(Stored dataset items)
[Start of section]
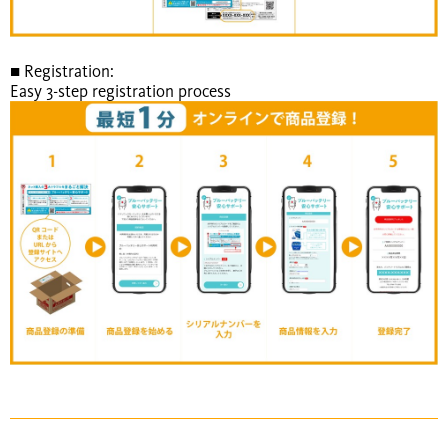
■ Registration:
Easy 3-step registration process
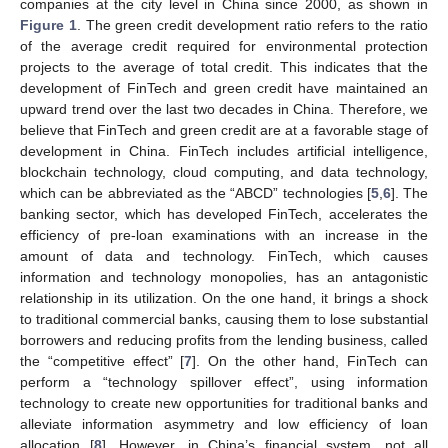
companies at the city level in China since 2000, as shown in
Figure 1
. The green credit development ratio refers to the ratio
of the average credit required for environmental protection
projects to the average of total credit. This indicates that the
development of FinTech and green credit have maintained an
upward trend over the last two decades in China. Therefore, we
believe that FinTech and green credit are at a favorable stage of
development in China. FinTech includes artificial intelligence,
blockchain technology, cloud computing, and data technology,
which can be abbreviated as the “ABCD” technologies [
5
,
6
]. The
banking sector, which has developed FinTech, accelerates the
efficiency of pre-loan examinations with an increase in the
amount of data and technology. FinTech, which causes
information and technology monopolies, has an antagonistic
relationship in its utilization. On the one hand, it brings a shock
to traditional commercial banks, causing them to lose substantial
borrowers and reducing profits from the lending business, called
the “competitive effect” [
7
]. On the other hand, FinTech can
perform a “technology spillover effect”, using information
technology to create new opportunities for traditional banks and
alleviate information asymmetry and low efficiency of loan
allocation [
8
]. However, in China’s financial system, not all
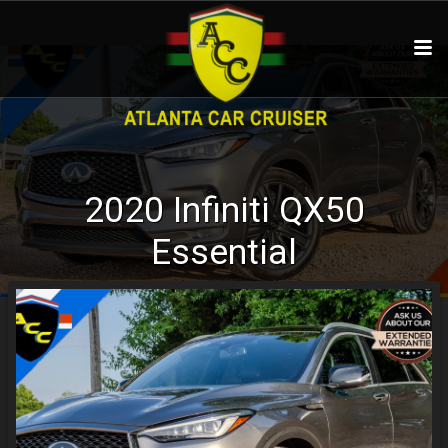
2020
Infiniti
QX50
Essential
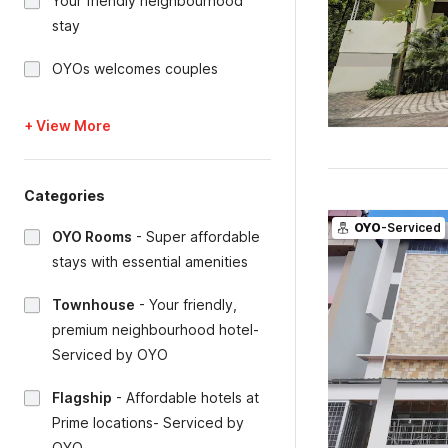
Your friendly neighbourhood
stay
OYOs welcomes couples
+ View More
Categories
OYO
-Serviced
OYO Rooms
-
Super affordable
stays with essential amenities
Townhouse
-
Your friendly,
premium neighbourhood hotel-
Serviced by OYO
Flagship
-
Affordable hotels at
Prime locations- Serviced by
OYO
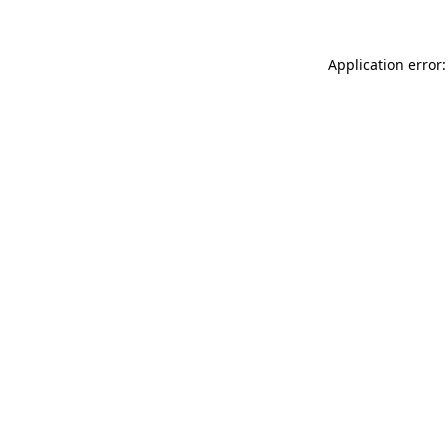
Application error:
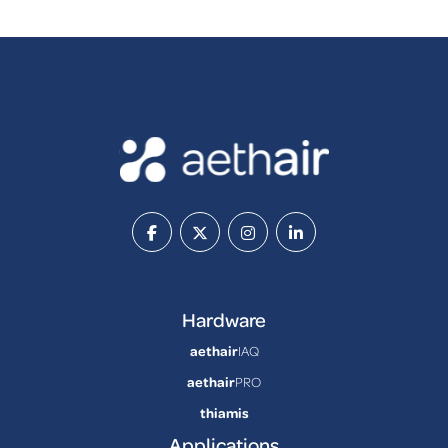
Hardware
aethair
IAQ
aethair
PRO
thiamis
Applications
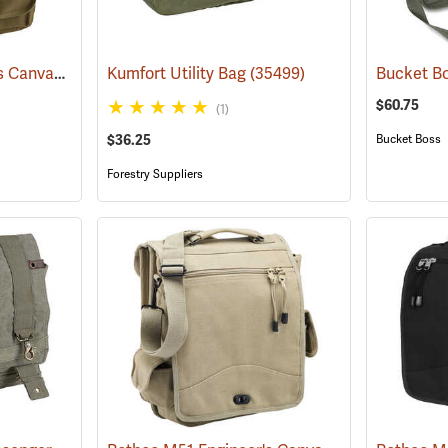
Rothco M51 Engineer's Canvas Bag, Olive Drab
Kumfort Utility Bag
(35566)
(35499)
$60.75
(1)
$36.25
Bucket Boss
Forestry Suppliers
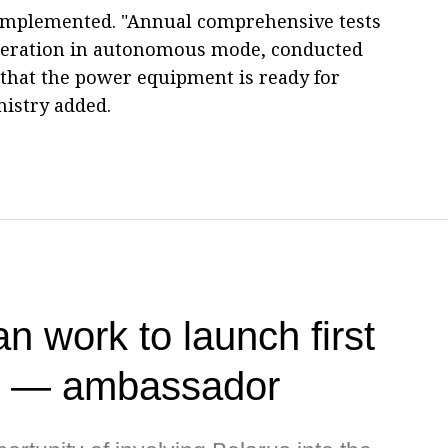
o implemented. "Annual comprehensive tests
operation in autonomous mode, conducted
 that the power equipment is ready for
istry added.
n work to launch first
te — ambassador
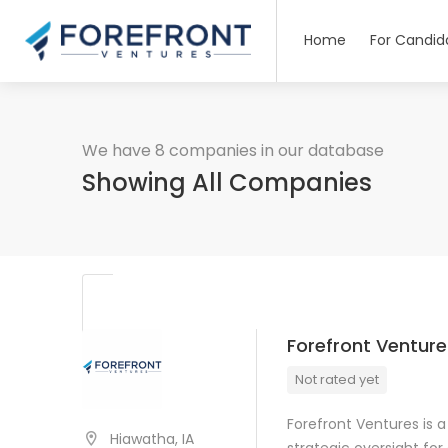
Home
For Candid
We have 8 companies in our database
Showing All Companies
Forefront Venture
Not rated yet
Forefront Ventures is 
Hiawatha, IA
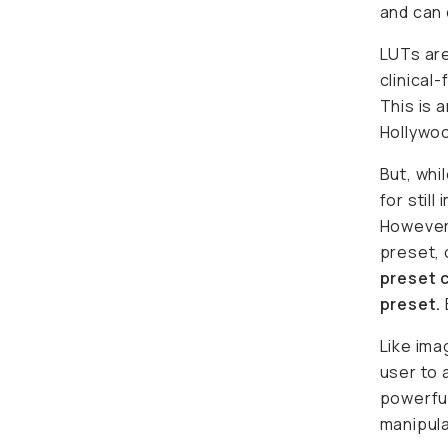
and can 
LUTs are
clinical-
This is 
Hollywoo
But, whi
for stil
However,
preset, 
preset c
preset.
Like ima
user to 
powerful
manipula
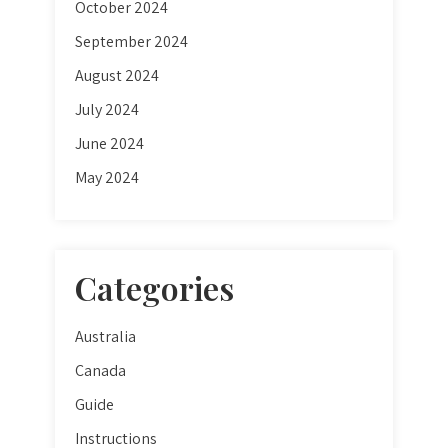
October 2024
September 2024
August 2024
July 2024
June 2024
May 2024
Categories
Australia
Canada
Guide
Instructions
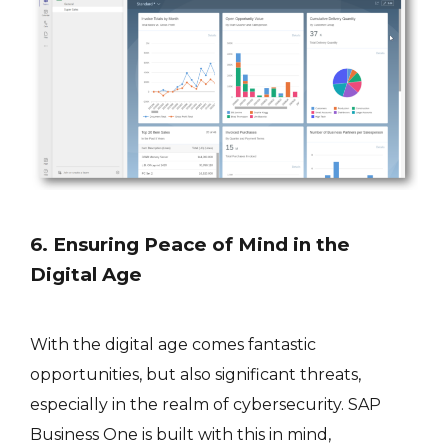
6. Ensuring Peace of Mind in the
Digital Age
With the digital age comes fantastic
opportunities, but also significant threats,
especially in the realm of cybersecurity. SAP
Business One is built with this in mind,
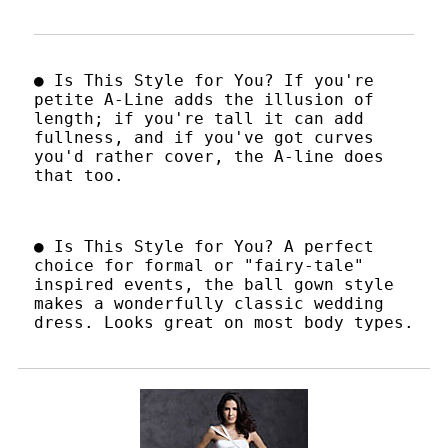
● Is This Style for You? If you're
petite A-Line adds the illusion of
length; if you're tall it can add
fullness, and if you've got curves
you'd rather cover, the A-line does
that too.
● Is This Style for You? A perfect
choice for formal or "fairy-tale"
inspired events, the ball gown style
makes a wonderfully classic wedding
dress. Looks great on most body types.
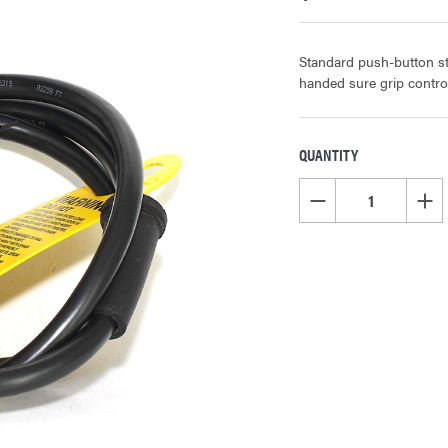
Standard push-button st
handed sure grip contr
QUANTITY
CURRENT
STOCK:
DECREASE QUANTITY OF
INCR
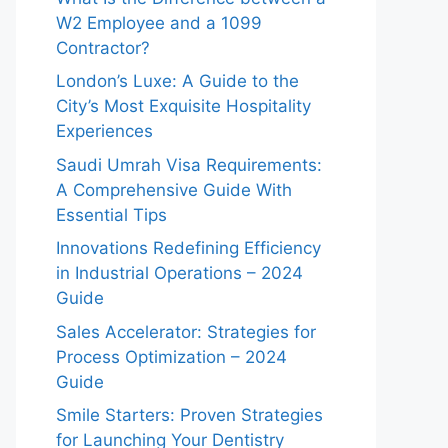
W2 Employee and a 1099
Contractor?
London’s Luxe: A Guide to the
City’s Most Exquisite Hospitality
Experiences
Saudi Umrah Visa Requirements:
A Comprehensive Guide With
Essential Tips
Innovations Redefining Efficiency
in Industrial Operations – 2024
Guide
Sales Accelerator: Strategies for
Process Optimization – 2024
Guide
Smile Starters: Proven Strategies
for Launching Your Dentistry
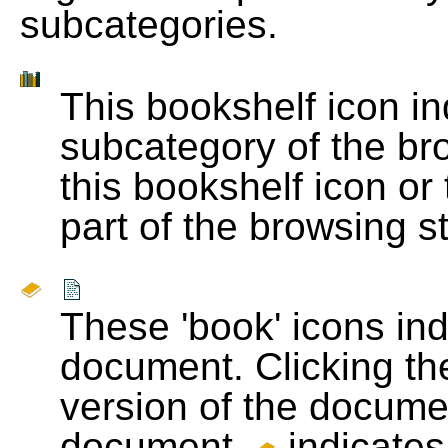
subcategories.
This bookshelf icon i
subcategory of the bro
this bookshelf icon or
part of the browsing s
These 'book' icons in
document. Clicking th
version of the docume
document.
indicates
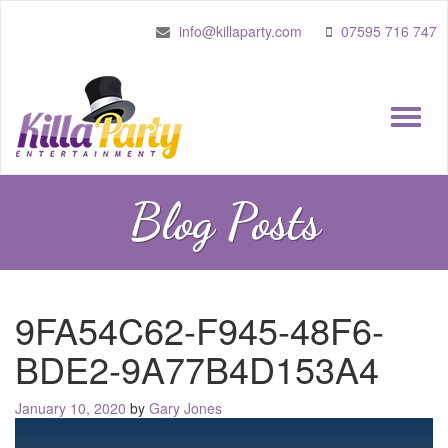
info@killaparty.com
07595 716 747
Toggle
naviga
Blog Posts
9FA54C62-F945-48F6-
BDE2-9A77B4D153A4
Posted
January 10, 2020
by
Gary Jones
on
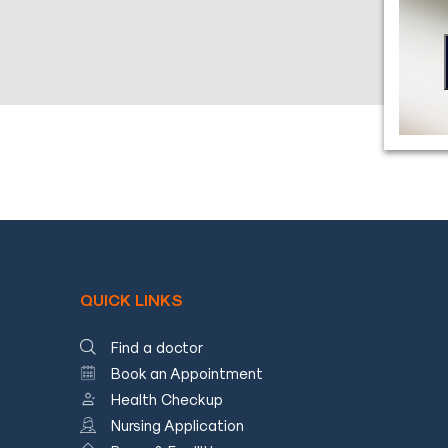
Blog
Testimonials
Insurence
Providers
Rooms
Tariff
Book
an
Appointment
QUICK LINKS
Leadership
Find a doctor
Book an Appointment
Health Checkup
Nursing Application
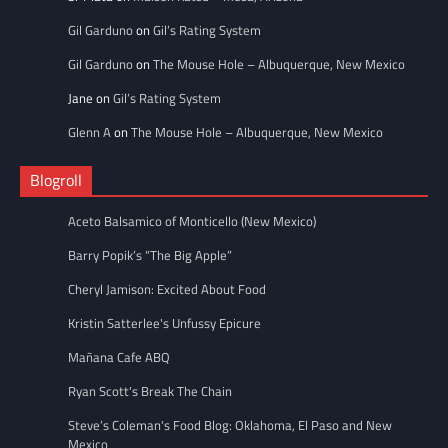
Gil Garduno
on
Gil’s Rating System
Gil Garduno
on
The Mouse Hole – Albuquerque, New Mexico
Jane
on
Gil’s Rating System
Glenn A
on
The Mouse Hole – Albuquerque, New Mexico
Blogroll
Aceto Balsamico of Monticello (New Mexico)
Barry Popik’s “The Big Apple”
Cheryl Jamison: Excited About Food
Kristin Satterlee's Unfussy Epicure
Mañana Cafe ABQ
Ryan Scott's Break The Chain
Steve’s Coleman's Food Blog: Oklahoma, El Paso and New
Mexico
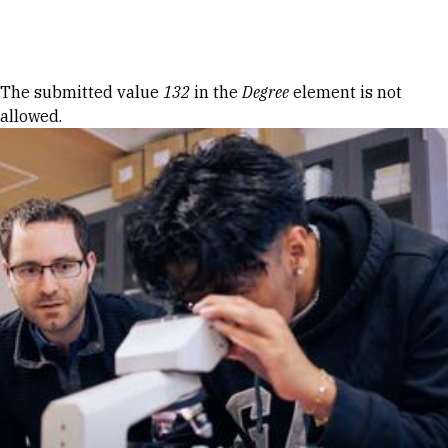
Skip to Content
Error message
The submitted value
132
in the
Degree
element is not
allowed.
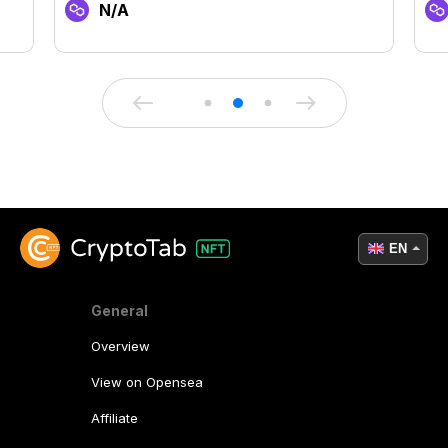
N/A
EN
General
Overview
View on Opensea
Affiliate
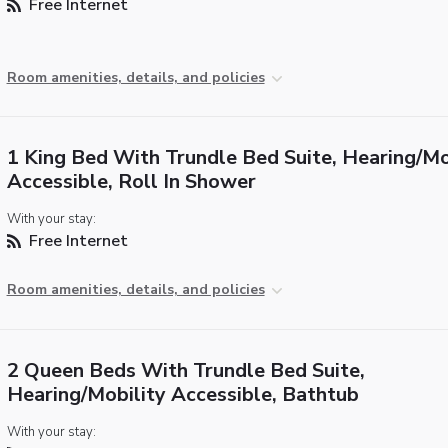
Free Internet
Room amenities, details, and policies
1 King Bed With Trundle Bed Suite, Hearing/Mo
Accessible, Roll In Shower
With your stay:
Free Internet
Room amenities, details, and policies
2 Queen Beds With Trundle Bed Suite,
Hearing/Mobility Accessible, Bathtub
With your stay:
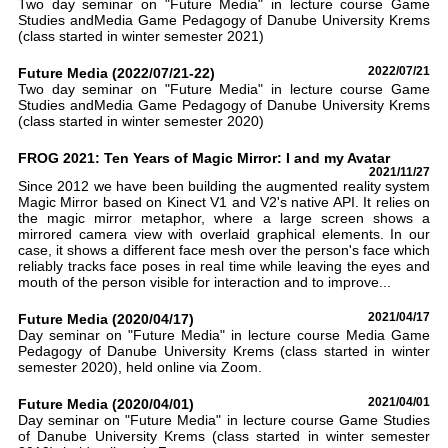
Two day seminar on "Future Media" in lecture course Game
Studies andMedia Game Pedagogy of Danube University Krems
(class started in winter semester 2021)
Future Media (2022/07/21-22)
2022/07/21
Two day seminar on "Future Media" in lecture course Game
Studies andMedia Game Pedagogy of Danube University Krems
(class started in winter semester 2020)
FROG 2021: Ten Years of Magic Mirror: I and my Avatar
2021/11/27
Since 2012 we have been building the augmented reality system
Magic Mirror based on Kinect V1 and V2's native API. It relies on
the magic mirror metaphor, where a large screen shows a
mirrored camera view with overlaid graphical elements. In our
case, it shows a different face mesh over the person's face which
reliably tracks face poses in real time while leaving the eyes and
mouth of the person visible for interaction and to improve...
Future Media (2020/04/17)
2021/04/17
Day seminar on "Future Media" in lecture course Media Game
Pedagogy of Danube University Krems (class started in winter
semester 2020), held online via Zoom.
Future Media (2020/04/01)
2021/04/01
Day seminar on "Future Media" in lecture course Game Studies
of Danube University Krems (class started in winter semester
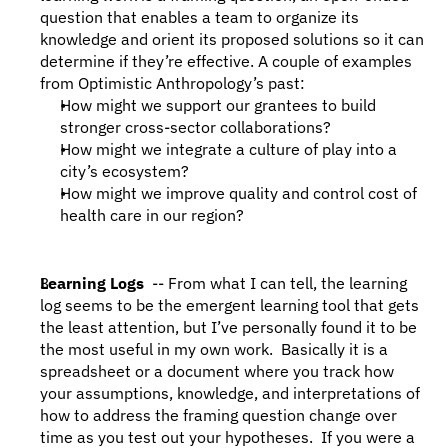
question that enables a team to organize its 
knowledge and orient its proposed solutions so it can 
determine if they’re effective. A couple of examples 
from Optimistic Anthropology’s past:
How might we support our grantees to build 
stronger cross-sector collaborations?
How might we integrate a culture of play into a 
city’s ecosystem?
How might we improve quality and control cost of 
health care in our region?
Learning Logs 
 -- From what I can tell, the learning 
log seems to be the emergent learning tool that gets 
the least attention, but I’ve personally found it to be 
the most useful in my own work.  Basically it is a 
spreadsheet or a document where you track how 
your assumptions, knowledge, and interpretations of 
how to address the framing question change over 
time as you test out your hypotheses.  If you were a 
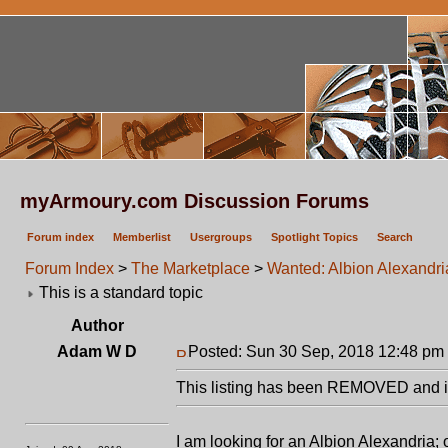
myArmoury.com Discussion Forums
Forum index
Memberlist
Usergroups
Spotlight Topics
Search
Forum Index
>
The Marketplace
>
Wanted: Albion Alexandri
This is a standard topic
Author
Adam W D
Posted: Sun 30 Sep, 2018 12:48 pm
This listing has been REMOVED and is
I am looking for an Albion Alexandria;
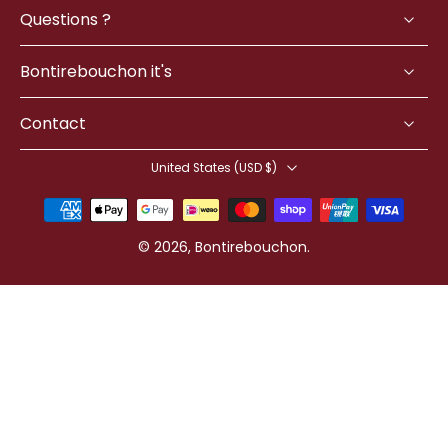
Questions ?
Bontirebouchon it's
Contact
United States ‎(USD $)‎
© 2026,
Bontirebouchon
.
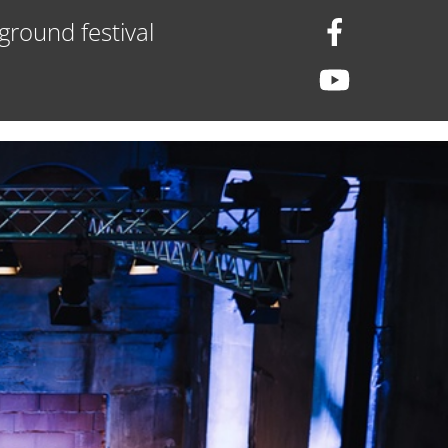
ground festival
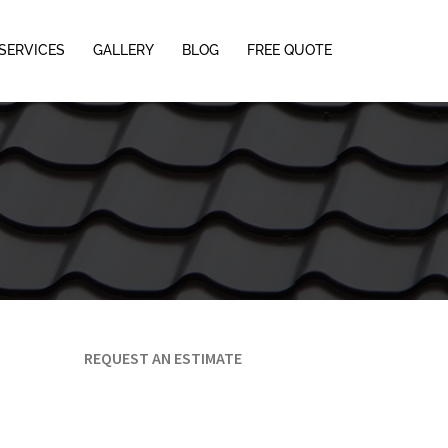
SERVICES
GALLERY
BLOG
FREE QUOTE
REQUEST AN ESTIMATE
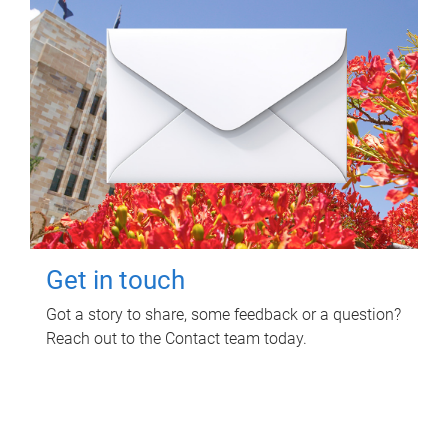
Get in touch
Got a story to share, some feedback or a question?
Reach out to the Contact team today.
[End of section]
Please write out every line of text in the listing above word for word, leaving the pictures out.

#### Reply to the task:
■ Registration:
Easy 3-step registration process
companies at the city level in China since 2000, as shown in
Figure 1
. The green credit development ratio refers to the ratio
of the average credit required for environmental protection
projects to the average of total credit. This indicates that the
development of FinTech and green credit have maintained an
upward trend over the last two decades in China. Therefore, we
believe that FinTech and green credit are at a favorable stage of
development in China. FinTech includes artificial intelligence,
blockchain technology, cloud computing, and data technology,
which can be abbreviated as the “ABCD” technologies [
5
,
6
]. The
banking sector, which has developed FinTech, accelerates the
efficiency of pre-loan examinations with an increase in the
amount of data and technology. FinTech, which causes
information and technology monopolies, has an antagonistic
relationship in its utilization. On the one hand, it brings a shock
to traditional commercial banks, causing them to lose substantial
borrowers and reducing profits from the lending business, called
the “competitive effect” [
7
]. On the other hand, FinTech can
perform a “technology spillover effect”, using information
technology to create new opportunities for traditional banks and
alleviate information asymmetry and low efficiency of loan
allocation [
8
]. However, in China’s financial system, not all
2020
Infiniti
QX50
Essential
Your friendly neighbourhood
stay
OYOs welcomes couples
+ View More
Categories
OYO
-Serviced
OYO Rooms
-
Super affordable
stays with essential amenities
Townhouse
-
Your friendly,
premium neighbourhood hotel-
Serviced by OYO
Flagship
-
Affordable hotels at
Prime locations- Serviced by
OYO
Application error:
Hardware
aethair
IAQ
aethair
PRO
thiamis
Applications
Rothco M51 Engineer's Canvas Bag, Olive Drab
Kumfort Utility Bag
(35566)
(35499)
$60.75
(1)
$36.25
Bucket Boss
Forestry Suppliers
o implemented. "Annual comprehensive tests
operation in autonomous mode, conducted
 that the power equipment is ready for
istry added.
n work to launch first
te — ambassador
Home
For Candid
We have 8 companies in our database
Showing All Companies
Forefront Venture
Not rated yet
Forefront Ventures is 
Hiawatha, IA
and can 
LUTs are
clinical-
This is 
Hollywoo
But, whi
for stil
However,
preset, 
preset c
preset.
Like ima
user to 
powerful
manipula
October 2024
September 2024
August 2024
July 2024
June 2024
May 2024
Categories
Australia
Canada
Guide
Instructions
6. Ensuring Peace of Mind in the
Digital Age
With the digital age comes fantastic
opportunities, but also significant threats,
especially in the realm of cybersecurity. SAP
Business One is built with this in mind,
● Is This Style for You? If you're
petite A-Line adds the illusion of
length; if you're tall it can add
fullness, and if you've got curves
you'd rather cover, the A-line does
that too.
● Is This Style for You? A perfect
choice for formal or "fairy-tale"
inspired events, the ball gown style
makes a wonderfully classic wedding
dress. Looks great on most body types.
Standard push-button st
handed sure grip contr
QUANTITY
CURRENT
STOCK:
DECREASE QUANTITY OF
INCR
W2 Employee and a 1099
Contractor?
London’s Luxe: A Guide to the
City’s Most Exquisite Hospitality
Experiences
Saudi Umrah Visa Requirements:
A Comprehensive Guide With
Essential Tips
Innovations Redefining Efficiency
in Industrial Operations – 2024
Guide
Sales Accelerator: Strategies for
Process Optimization – 2024
Guide
Smile Starters: Proven Strategies
for Launching Your Dentistry
subcategories.
This bookshelf icon i
subcategory of the bro
this bookshelf icon or
part of the browsing s
These 'book' icons in
document. Clicking th
version of the docume
document.
indicates
info@killaparty.com
07595 716 747
Toggle
naviga
Blog Posts
9FA54C62-F945-48F6-
BDE2-9A77B4D153A4
Posted
January 10, 2020
by
Gary Jones
on
Blog
Testimonials
Insurence
Providers
Rooms
Tariff
Book
an
Appointment
QUICK LINKS
Leadership
Find a doctor
Book an Appointment
Health Checkup
Nursing Application
Gil Garduno
on
Gil’s Rating System
Gil Garduno
on
The Mouse Hole – Albuquerque, New Mexico
Jane
on
Gil’s Rating System
Glenn A
on
The Mouse Hole – Albuquerque, New Mexico
Blogroll
Aceto Balsamico of Monticello (New Mexico)
Barry Popik’s “The Big Apple”
Cheryl Jamison: Excited About Food
Kristin Satterlee's Unfussy Epicure
Mañana Cafe ABQ
Ryan Scott's Break The Chain
Steve’s Coleman's Food Blog: Oklahoma, El Paso and New
Mexico
Skip to Content
Error message
The submitted value
132
in the
Degree
element is not
allowed.
N/A
EN
General
Overview
View on Opensea
Affiliate
Free Internet
Room amenities, details, and policies
1 King Bed With Trundle Bed Suite, Hearing/Mo
Accessible, Roll In Shower
With your stay:
Free Internet
Room amenities, details, and policies
2 Queen Beds With Trundle Bed Suite,
Hearing/Mobility Accessible, Bathtub
With your stay:
Two day seminar on "Future Media" in lecture course Game
Studies andMedia Game Pedagogy of Danube University Krems
(class started in winter semester 2021)
Future Media (2022/07/21-22)
2022/07/21
Two day seminar on "Future Media" in lecture course Game
Studies andMedia Game Pedagogy of Danube University Krems
(class started in winter semester 2020)
FROG 2021: Ten Years of Magic Mirror: I and my Avatar
2021/11/27
Since 2012 we have been building the augmented reality system
Magic Mirror based on Kinect V1 and V2's native API. It relies on
the magic mirror metaphor, where a large screen shows a
mirrored camera view with overlaid graphical elements. In our
case, it shows a different face mesh over the person's face which
reliably tracks face poses in real time while leaving the eyes and
mouth of the person visible for interaction and to improve...
Future Media (2020/04/17)
2021/04/17
Day seminar on "Future Media" in lecture course Media Game
Pedagogy of Danube University Krems (class started in winter
semester 2020), held online via Zoom.
Future Media (2020/04/01)
2021/04/01
Day seminar on "Future Media" in lecture course Game Studies
of Danube University Krems (class started in winter semester
question that enables a team to organize its 
knowledge and orient its proposed solutions so it can 
determine if they’re effective. A couple of examples 
from Optimistic Anthropology’s past:
How might we support our grantees to build 
stronger cross-sector collaborations?
How might we integrate a culture of play into a 
city’s ecosystem?
How might we improve quality and control cost of 
health care in our region?
Learning Logs 
 -- From what I can tell, the learning 
log seems to be the emergent learning tool that gets 
the least attention, but I’ve personally found it to be 
the most useful in my own work.  Basically it is a 
spreadsheet or a document where you track how 
your assumptions, knowledge, and interpretations of 
how to address the framing question change over 
time as you test out your hypotheses.  If you were a 
myArmoury.com Discussion Forums
Forum index
Memberlist
Usergroups
Spotlight Topics
Search
Forum Index
>
The Marketplace
>
Wanted: Albion Alexandri
This is a standard topic
Author
Adam W D
Posted: Sun 30 Sep, 2018 12:48 pm
This listing has been REMOVED and is
I am looking for an Albion Alexandria;
Questions ?
Bontirebouchon it's
Contact
United States ‎(USD $)‎
© 2026,
Bontirebouchon
.
ground festival
SERVICES
GALLERY
BLOG
FREE QUOTE
REQUEST AN ESTIMATE
Get in touch
Got a story to share, some feedback or a question?
Reach out to the Contact team today.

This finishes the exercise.